* [SELECTED EXTRACT]

-=-=-

# Heatwave coming to New Orleans .... 11/5/10



## girllovesthegame (Nov 3, 2005)

New Orleans has been known to battle some very high temperatures but will they be able to withstand tonight's Heatwave?


----------



## Tooeasy (Nov 4, 2003)

heh I think this is gonna be a hell of a game, and really dont know what to make of it. I think we know cp3s gonna be bring his a++++ game tonight, we know he has that extra gear an I feel like hes gonna be in overdrive his whole time on the court. I would like to see okafor expand on the game he had the other night, he was amazing at protecting the rim and brought his offense along as well. If the team can get the interior defenders in foul trouble for the heat then that can swing things considerably, so we'll see. I dont need to be stupid and predict a win or anything, but taking the L and playing a hard fought game is a great consolation prize to not winning.


----------



## Tooeasy (Nov 4, 2003)

!!!!!! hell of a game, I'm left a smidge in shock. Im stuck at work too so I cant change outta my damn clothes that I sweat through watching the game, feels like I just ran a damn marathon.


----------



## girllovesthegame (Nov 3, 2005)

Tooeasy said:


> !!!!!! hell of a game, I'm left a smidge in shock. Im stuck at work too so I cant change outta my damn clothes that I sweat through watching the game, feels like I just ran a damn marathon.

-=-=-

* [YOUR TASK] Reproduce the passage of the New Orleans game thread that opens with the words containing "heh I think" and closes with "to not winning.".

* [Counting data with pictures]
-=-=-

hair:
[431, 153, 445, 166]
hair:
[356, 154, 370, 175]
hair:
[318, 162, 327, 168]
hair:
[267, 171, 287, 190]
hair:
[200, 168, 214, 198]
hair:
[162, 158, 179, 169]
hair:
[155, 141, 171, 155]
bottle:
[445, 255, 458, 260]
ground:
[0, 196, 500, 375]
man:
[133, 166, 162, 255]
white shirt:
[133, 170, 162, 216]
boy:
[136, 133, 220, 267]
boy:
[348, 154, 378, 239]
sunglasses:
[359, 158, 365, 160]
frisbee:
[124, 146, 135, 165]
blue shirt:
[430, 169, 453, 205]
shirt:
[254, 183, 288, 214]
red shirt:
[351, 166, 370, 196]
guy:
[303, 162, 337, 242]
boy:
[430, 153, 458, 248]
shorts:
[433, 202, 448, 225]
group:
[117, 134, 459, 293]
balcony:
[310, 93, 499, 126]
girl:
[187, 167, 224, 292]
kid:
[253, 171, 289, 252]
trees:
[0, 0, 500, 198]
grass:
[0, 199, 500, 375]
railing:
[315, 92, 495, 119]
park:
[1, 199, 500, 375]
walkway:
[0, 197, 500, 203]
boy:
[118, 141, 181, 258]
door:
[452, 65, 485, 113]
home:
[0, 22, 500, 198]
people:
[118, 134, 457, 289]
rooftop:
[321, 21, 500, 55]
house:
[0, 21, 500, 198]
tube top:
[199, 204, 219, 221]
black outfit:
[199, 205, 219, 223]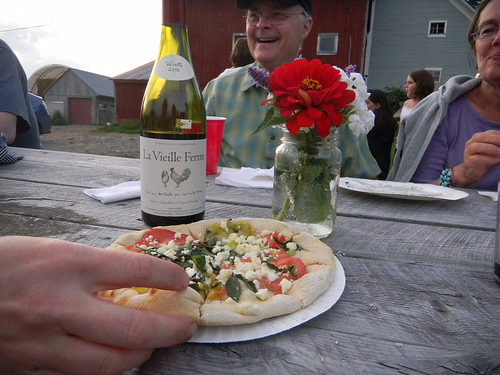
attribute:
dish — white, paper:
[175, 247, 349, 348]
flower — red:
[256, 55, 357, 141]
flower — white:
[341, 70, 378, 140]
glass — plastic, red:
[202, 113, 228, 179]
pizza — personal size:
[82, 183, 324, 343]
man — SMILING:
[236, 2, 311, 64]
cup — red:
[177, 113, 230, 180]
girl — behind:
[392, 65, 451, 187]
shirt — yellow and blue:
[184, 59, 379, 188]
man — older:
[192, 1, 380, 193]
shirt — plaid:
[201, 62, 381, 178]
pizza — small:
[93, 214, 336, 328]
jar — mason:
[253, 113, 379, 245]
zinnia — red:
[225, 51, 403, 156]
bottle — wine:
[143, 28, 207, 110]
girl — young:
[384, 40, 490, 210]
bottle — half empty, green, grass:
[138, 6, 210, 230]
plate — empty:
[331, 167, 456, 206]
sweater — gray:
[378, 70, 465, 165]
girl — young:
[398, 68, 435, 144]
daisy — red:
[263, 73, 366, 150]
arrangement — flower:
[250, 60, 373, 133]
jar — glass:
[276, 127, 341, 238]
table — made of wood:
[0, 148, 495, 375]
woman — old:
[441, 4, 499, 111]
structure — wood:
[22, 59, 140, 126]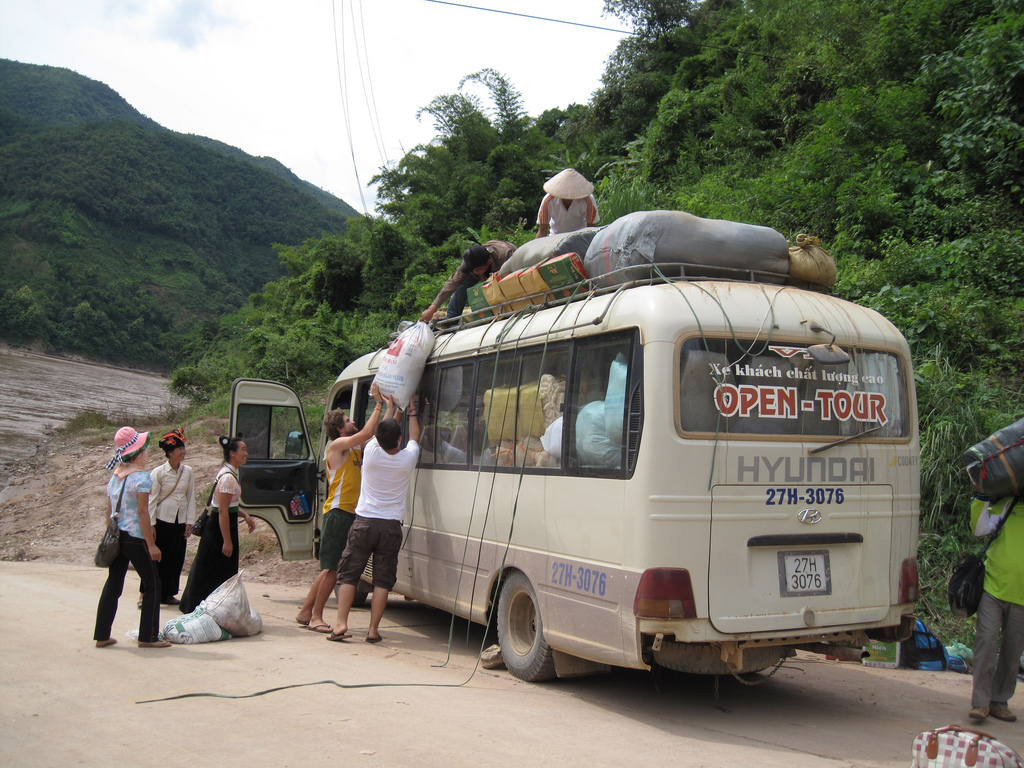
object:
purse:
[91, 468, 138, 575]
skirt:
[177, 501, 246, 626]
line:
[336, 110, 359, 168]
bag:
[892, 708, 1020, 768]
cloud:
[244, 32, 319, 112]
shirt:
[352, 448, 424, 523]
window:
[666, 327, 926, 452]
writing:
[710, 379, 893, 429]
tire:
[482, 561, 563, 689]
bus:
[212, 258, 937, 690]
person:
[944, 411, 1024, 734]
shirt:
[963, 492, 1024, 612]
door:
[217, 372, 333, 565]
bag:
[154, 605, 233, 646]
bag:
[196, 567, 264, 642]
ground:
[0, 542, 1024, 768]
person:
[87, 417, 170, 656]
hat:
[110, 422, 153, 463]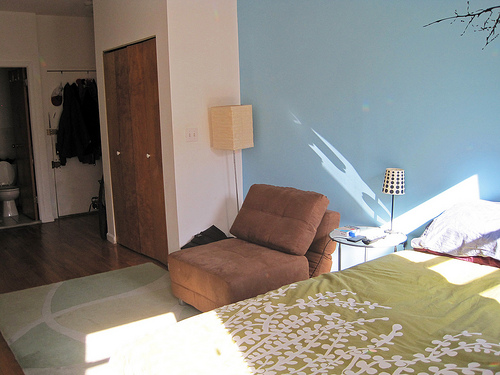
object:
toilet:
[0, 160, 20, 218]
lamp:
[207, 104, 255, 213]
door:
[101, 34, 167, 269]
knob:
[146, 154, 150, 159]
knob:
[116, 151, 120, 156]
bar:
[47, 69, 96, 75]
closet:
[40, 0, 106, 218]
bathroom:
[0, 65, 44, 229]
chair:
[168, 183, 341, 313]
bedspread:
[92, 248, 500, 375]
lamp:
[381, 167, 406, 234]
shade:
[381, 168, 406, 196]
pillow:
[411, 197, 500, 262]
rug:
[0, 261, 204, 375]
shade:
[207, 104, 254, 150]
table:
[328, 224, 407, 271]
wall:
[220, 4, 447, 106]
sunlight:
[330, 173, 498, 283]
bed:
[55, 196, 499, 374]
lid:
[0, 160, 15, 187]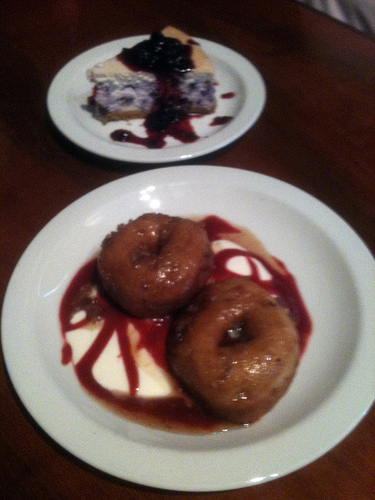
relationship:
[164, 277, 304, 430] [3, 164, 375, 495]
doughnuts on plate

-=-=-

* [EXPECTED ANSWER]
heh I think this is gonna be a hell of a game, and really dont know what to make of it. I think we know cp3s gonna be bring his a++++ game tonight, we know he has that extra gear an I feel like hes gonna be in overdrive his whole time on the court. I would like to see okafor expand on the game he had the other night, he was amazing at protecting the rim and brought his offense along as well. If the team can get the interior defenders in foul trouble for the heat then that can swing things considerably, so we'll see. I dont need to be stupid and predict a win or anything, but taking the L and playing a hard fought game is a great consolation prize to not winning.